O divertimento inconsequente é perigoso e não pode ser permitido pois o coronavírus é um microrganismo com sensibilidade social que só respeita ajuntamentos onde as pessoas são extremamente altruístas.
António Costa foi muito claro quando disse que “é muito difícil conceber como abrir uma actividade onde, por natureza, o afastamento físico não é possível”. E ainda acrescentou que “não só as discotecas têm de permanecer fechadas, como a invenção de discotecas informais (…) e aquilo que imaginação tem vindo a produzir, tem de ser evitado”. Isto foi dito na 5ª feira passada. Dois dias depois, milhares de pessoas juntaram-se em várias cidades do país para participarem numa actividade onde, por natureza, o afastamento físico também não é possível: manifestações.
António Costa fez bem em referir a imaginação dos jovens com vontade de beber copos e conviver. Já deve estar a funcionar. É certinho que, a partir deste fim-de-semana, vão começar as Festas Anti-Racistas. São festas iguais às outras, com álcool e música, mas em que os foliões, aliás, os activistas, intercalam a conversa normal de festa com palavras de ordem típicas de manifestações. Por exemplo, se estiverem na pista de dança, não basta gritar para o amigo: “Esta música é buéda fixe!” Isso é o que se diz numa vulgar discoteca. Para tornar esta cena aceitável, o que o bailarino deve dizer é: “Esta música é buéda fixe! É composta e interpretada por um artista negro, cuja vida vale tanto quanto a de um artista branco! Já agora, esse passo de dança que estás a executar, com o saracoteamento do quadril, é apropriação cultural”.
Obviamente, não são apenas os slogans anti-racistas que, de um sítio propício a contágios, transformam uma festa num local higiénico e seguro. Também podem ser mensagens de apoio aos trabalhadores, como as proferidas no comício do 1º de Maio, outra ocasião em que o contágio foi evitado. “És muita gira. Sabes o que não é giro? A precariedade. A não ser, claro, quando aplicada aos encontros sexuais fortuitos. Queres ir lá a casa ter uma relação precária de apenas 3 horas, sem renovação de contrato de trabalho?”
Esta técnica garante a não propagação do vírus.
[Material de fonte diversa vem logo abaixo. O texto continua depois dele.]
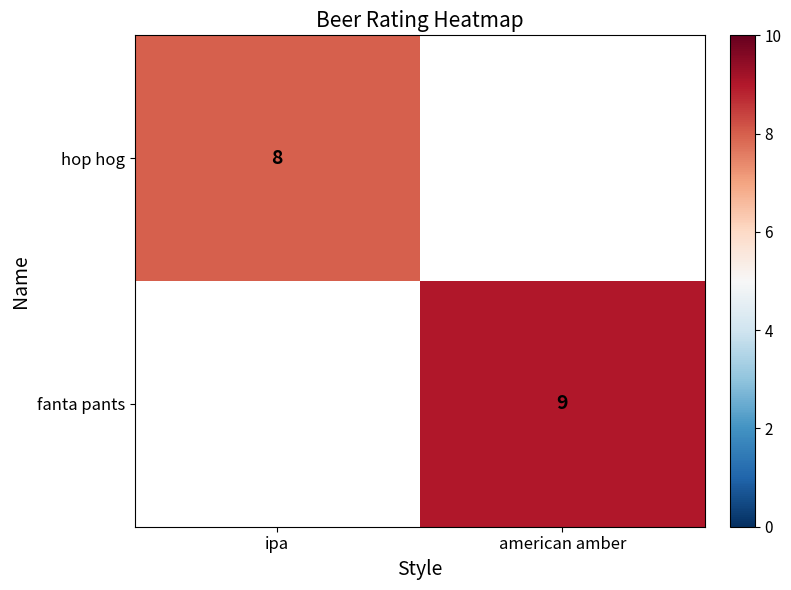

At how many categories does at least one series exceed 8?

1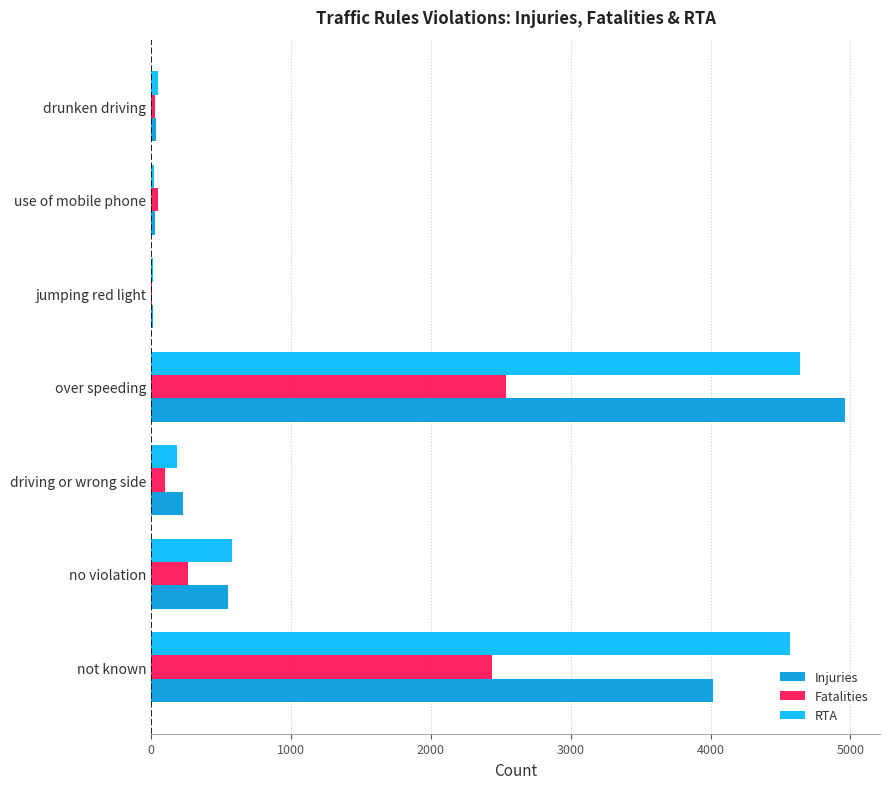

Count the number of categories in the chart.

7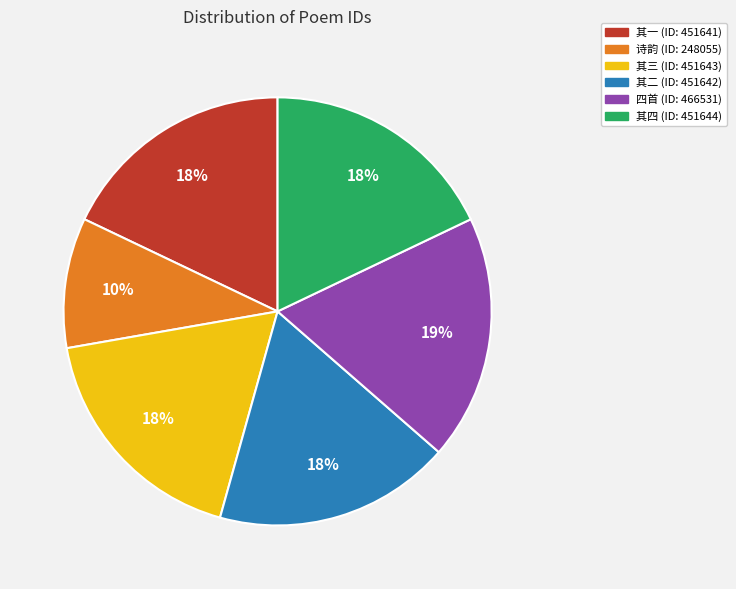

To the nearest percent, what is the average slice percentage?

17%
Depois de lavagem das mãos, do uso de máscara e do afastamento social, a nova estratégia aprovada pela DGS é a demonstração pública de preocupação social. Pelos vistos, há dois tipos de imunidade de grupo. Uma é a do grupo de pessoas que já teve a doença. A outra é a do grupo de pessoas que são mesmo virtuosas e boazinhas.
Ou seja, o divertimento inconsequente é perigoso e não pode ser permitido. O coronavírus, como os cães com o medo, fareja a felicidade. É atraído pela boa disposição. Só se aloja numa garganta aberta se estiver a gritar “It’s fun to stay at the Y-M-C-A!”. Se for “Black lives matter”, o vírus evita. É que o coronavírus é um microrganismo com sensibilidade social, que respeita ajuntamentos onde as pessoas são extremamente altruístas. Já aglomerações de ébrios, despreza.
Em princípio, António Costa não vai poder objectar a este tipo de discotecas informais. Aliás, para dizer a verdade, nem se percebe a sanha de Costa contra a informalidade. Se há coisa que pauta a governação de António Costa, é a ausência de formalismos. Ainda agora arranjou uma espécie de Ministro informal, para tratar informalmente da recuperação económica. Já para não falar do grupo de amigos que chamou para o Governo, gente com aquela qualidade política muito apreciada que é a de tratarem o PM por tu.
A última a chegar – mas a conquistar rapidamente a ribalta – foi Grança Fonseca, ministra da Cultura. Este fim-de-semana, Graça Fonseca negou-se a aceitar um barrete oferecido por um grupo de forcados. É conhecida a antipatia de Graça Fonseca pelo mundo tauromáquico, de maneira que se percebe a recusa. Porém, não foi apenas de um gesto de desprezo pela tauromaquia, mas sim pela cultura em geral. Se Graça Fonseca aceitasse a oferta, seria um barrete a receber um barrete. No fundo, tratar-se-ia de uma mise en abyme, técnica muito utilizada em várias formas expressão artística. Desde que é ministra, seria o mais próximo que Graça Fonseca estaria de contribuir para a arte. É natural que tenha enjeitado essa oportunidade.